Comment perçoit-elle son évolution musicale, artistique? «Je ne dirais pas que j'ai changé, mais j'ai évolué», répond-elle, après une seconde de réflexion. Ah oui? Et comment?

«Avant j'étais trop agressive. Au fil du temps, je suis devenue plus douce. J'ai appris qu'il fallait dialoguer au lieu d'attaquer», dit-elle.

Mme Sangare fait, bien sûr, allusion à ses textes engagés qui ont toujours défendu la cause des femmes africaines, en s'attaquant notamment à la polygamie et au mariage forcé.

Militante

Elle ne saurait dire si son militantisme acharné y est pour quelque chose («chacun contribue à sa façon»), mais il est clair que les choses se sont grandement améliorées au Mali. Le mariage forcé est de plus en plus rare, et l'éducation, de plus en plus accessible pour les jeunes filles, aujourd'hui beaucoup plus conscientes de leurs droits.

«Une fille instruite, on ne peut pas lui faire faire n'importe quoi», lance la chanteuse. Signe des temps: c'est une femme, Cissé Mariam Kaïdama Sidibé, qui est désormais première ministre du pays.

Attention: Oumou Sangare n'a pas pour autant rentré ses griffes! Même si son dernier album transpire l'optimisme, la diva continue de dénoncer avec insistance. Entre deux chansons plus harmonieuses, elle s'en prend ainsi aux mariages bâclés (Sounsoumba) ou forcés (Wele Wele Wintou), comme aux inégalités sociales (Kounadya) et au drame des immigrés Soninké du Mali (Sukunyali).

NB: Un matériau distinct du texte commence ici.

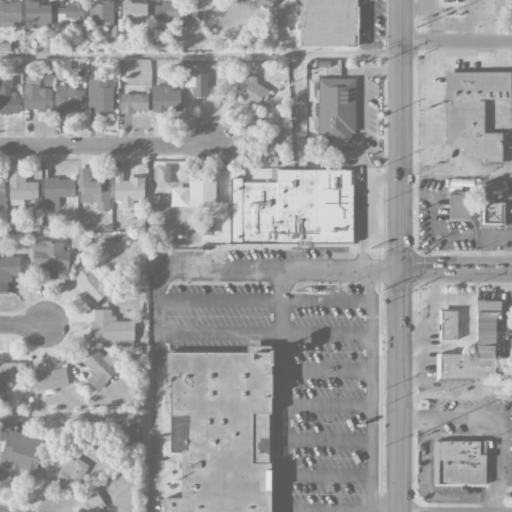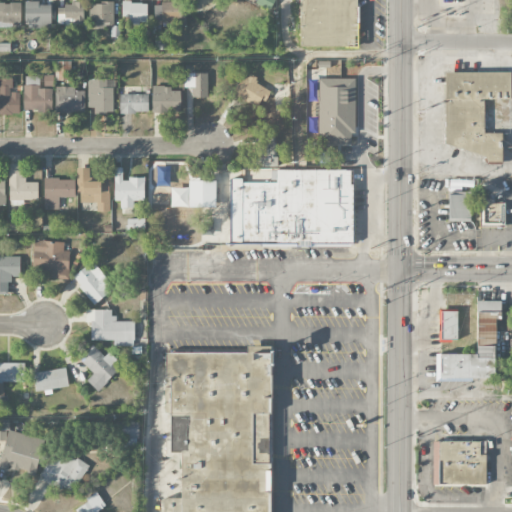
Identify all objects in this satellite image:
building: (266, 3)
building: (201, 5)
road: (436, 9)
building: (135, 12)
building: (170, 13)
building: (10, 14)
building: (70, 14)
building: (101, 14)
building: (37, 15)
road: (473, 21)
building: (328, 23)
power tower: (416, 27)
building: (161, 42)
road: (456, 42)
road: (319, 54)
building: (197, 83)
building: (250, 90)
building: (38, 94)
building: (99, 96)
building: (8, 98)
building: (69, 99)
building: (165, 99)
building: (133, 103)
building: (336, 110)
building: (473, 111)
building: (473, 111)
road: (361, 122)
road: (400, 134)
road: (108, 146)
building: (266, 151)
building: (20, 186)
building: (93, 189)
building: (128, 189)
building: (2, 191)
building: (57, 191)
building: (202, 193)
building: (458, 206)
building: (459, 207)
building: (292, 208)
building: (293, 209)
building: (492, 211)
building: (491, 213)
road: (364, 218)
building: (136, 223)
power tower: (416, 249)
building: (51, 258)
traffic signals: (400, 269)
road: (456, 269)
building: (8, 271)
building: (93, 282)
road: (159, 300)
road: (24, 324)
building: (447, 325)
building: (449, 325)
building: (109, 327)
road: (328, 331)
road: (284, 333)
building: (474, 350)
building: (475, 350)
building: (99, 367)
building: (12, 371)
building: (50, 379)
parking lot: (303, 381)
building: (1, 388)
road: (398, 390)
road: (372, 391)
road: (455, 397)
road: (412, 417)
road: (460, 417)
road: (152, 421)
building: (128, 429)
building: (221, 429)
building: (220, 431)
power tower: (416, 436)
road: (328, 440)
building: (19, 450)
road: (426, 456)
road: (494, 456)
building: (461, 463)
building: (461, 463)
building: (64, 471)
road: (328, 475)
road: (460, 495)
road: (494, 504)
building: (91, 505)
road: (2, 511)
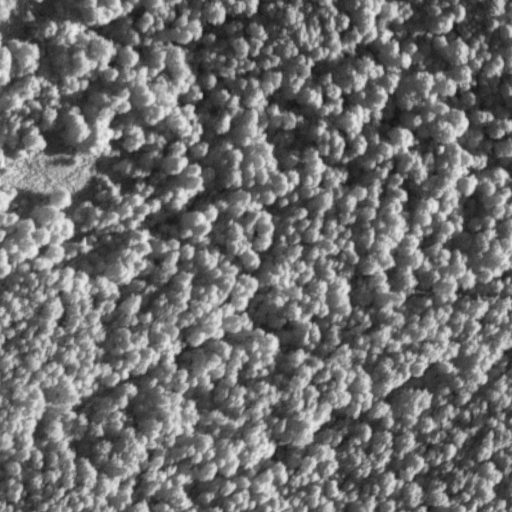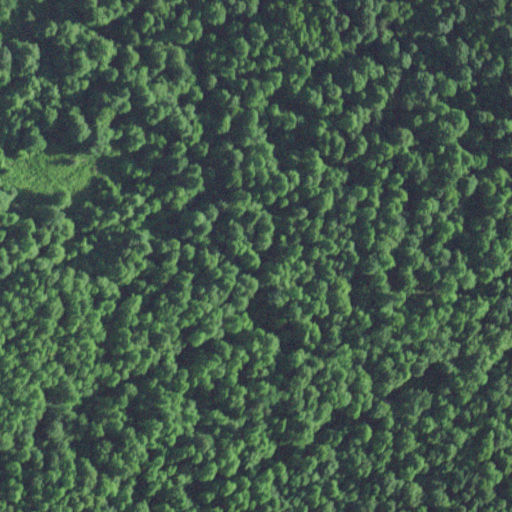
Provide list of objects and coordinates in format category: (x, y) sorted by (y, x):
road: (76, 21)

«Parler au nom des sans-voix, c'est mon combat depuis toujours, dit-elle, plus tonique que jamais. J'ai une tribune, je dois la prendre pour passer mes messages. Au début, il m'a fallu du courage. J'ai été agressive. Mais je n'ai aucun regret.»

Quel contraste avec cette voix enjôleuse qui accompagne les pubs de voitures Oumsang!

OUMOU SANGARE se produit ce soir à 21h, sur le Grand parterre du Quartier des spectacles, dans le cadre des Nuits d'Afrique.